→ Ваши задания:
• 1. Как в двух предложениях передать суть отрывка о деньгах?
• 2. Как прозвучит фрагмент отрывка от слов «Волков: Я с» до слов «которой они служат.» включительно, если заменить «компания» на «фирма»?
• 3. Ответьте на вопросы по отрывку:
(а) Где Бродский работал в России?
(б) Что может показаться богатому американцу слишком дорогим?
(в) Когда, по словам Волкова, американцы беспечно идут в ресторан?

Бродский: То, о чем вы говорите, очень интересно. И между прочим, у этой проблемы есть два аспекта. Прежде всего, идея равенства как таковая мне представляется абсолютно бредовой. И я об этом не устаю заявлять. Затем другое: когда зарабатываешь, получаешь зарплату – хоть и сто двадцать рублей, – все равно стыдно. Когда я в России работал на заводе, мне неловко было расписываться в ведомости и получать деньги. Хотя я там работал, что называется, как вол. Я думаю, что в итоге дело совершенно не в равенстве, а в русском сознании. Хотя все это гораздо шире, чем просто русское сознание. Это – религиозные традиции. Между прочим, не только в России, но и в Европе про деньги говорить не принято. Там множество политических партий, платформ, философий и всего, что угодно. Все это можно обсуждать беспрепятственно, но про деньги никто и не заикнется. В то время как здесь, в Штатах, все говорят – ну не все, но, в общем, люди довольно много говорят про деньги. Тут, правда, есть другая форма лицемерия. Американцы в массе своей, по сравнению с европейцами, люди чрезвычайно обеспеченные. И тем не менее богатый американец может начать кобениться из-за того, что сэндвич покажется ему слишком дорогим. Или разыграет по этому поводу в ресторане целый спектакль.
Волков: Я с этим тоже сталкивался не раз. В ресторан американцы беспечно идут в основном тогда, когда счет так или иначе оплачивает компания, в которой они служат.

→ Показанный материал:

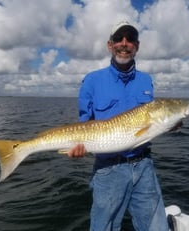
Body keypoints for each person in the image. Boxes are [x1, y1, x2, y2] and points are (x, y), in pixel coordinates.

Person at [68, 21, 169, 231]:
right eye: (119, 39)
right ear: (110, 44)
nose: (124, 43)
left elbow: (153, 122)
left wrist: (171, 123)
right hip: (108, 168)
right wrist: (79, 147)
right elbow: (85, 123)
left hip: (144, 166)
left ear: (137, 46)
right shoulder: (92, 81)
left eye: (130, 39)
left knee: (156, 227)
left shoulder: (146, 80)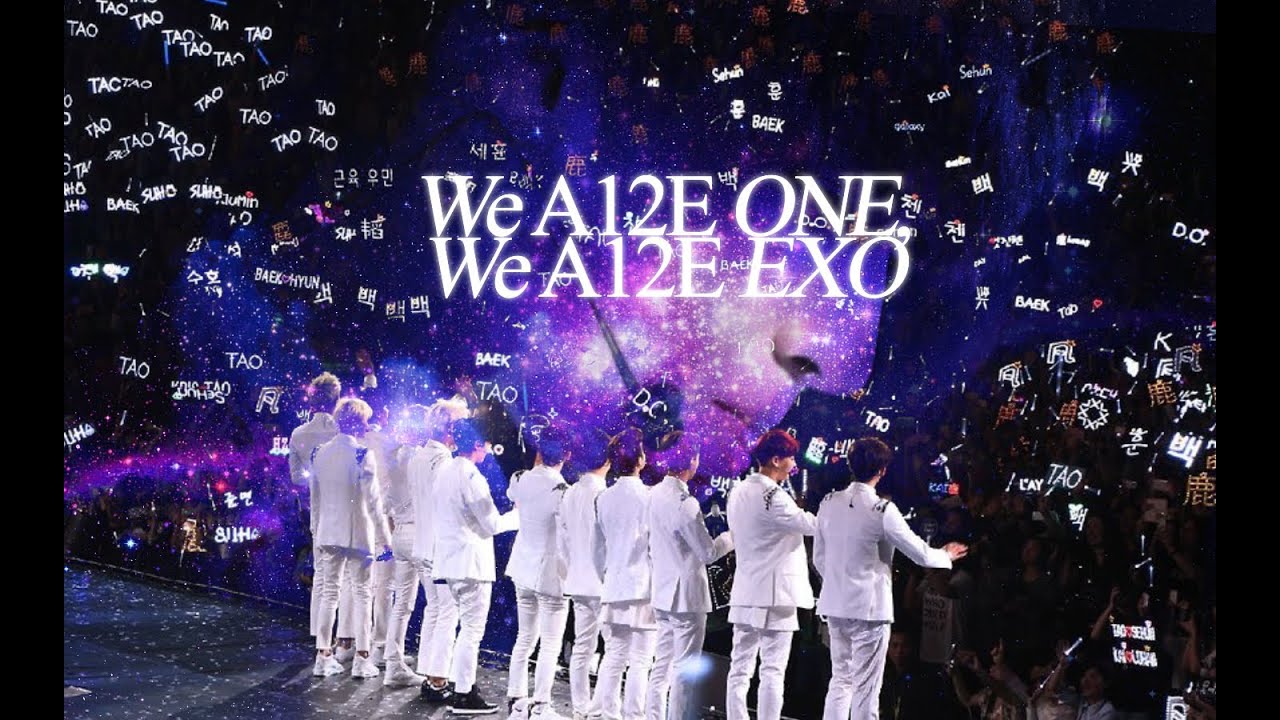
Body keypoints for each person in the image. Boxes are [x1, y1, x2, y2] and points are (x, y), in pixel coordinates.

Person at [814, 437, 967, 720]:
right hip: (869, 610)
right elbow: (920, 553)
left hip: (835, 606)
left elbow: (819, 558)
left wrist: (838, 582)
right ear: (882, 470)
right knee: (866, 688)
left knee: (841, 680)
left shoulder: (828, 503)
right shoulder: (882, 510)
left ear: (851, 465)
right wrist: (945, 555)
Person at [725, 429, 815, 720]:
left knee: (739, 669)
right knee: (772, 671)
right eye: (791, 458)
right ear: (776, 460)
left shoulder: (738, 491)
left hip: (745, 591)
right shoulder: (774, 495)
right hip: (775, 595)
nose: (794, 465)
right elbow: (809, 525)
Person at [431, 418, 519, 714]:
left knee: (464, 629)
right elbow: (492, 524)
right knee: (471, 631)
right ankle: (464, 694)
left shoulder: (444, 471)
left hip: (450, 561)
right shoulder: (472, 477)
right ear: (479, 444)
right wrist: (518, 516)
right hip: (470, 564)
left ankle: (462, 686)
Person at [646, 431, 734, 720]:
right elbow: (708, 553)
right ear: (692, 460)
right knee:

→ Ответы к заданиям:
• 1. Бродский называет идею равенства бредовой и считает, что дело не в равенстве, а в русском сознании и религиозных традициях: не только в России, но и в Европе про деньги говорить не принято, тогда как в Штатах о них говорят довольно много. Он видит у обеспеченных американцев другую форму лицемерия, вплоть до спектакля в ресторане из-за дорогого сэндвича, а Волков добавляет, что в ресторан американцы беспечно идут в основном тогда, когда счет оплачивает их компания.

• 2.
Волков: Я с этим тоже сталкивался не раз. В ресторан американцы беспечно идут в основном тогда, когда счет так или иначе оплачивает фирма, в которой они служат.

• 3.
(а) На заводе.
(б) Сэндвич.
(в) В основном тогда, когда счет так или иначе оплачивает компания, в которой они служат.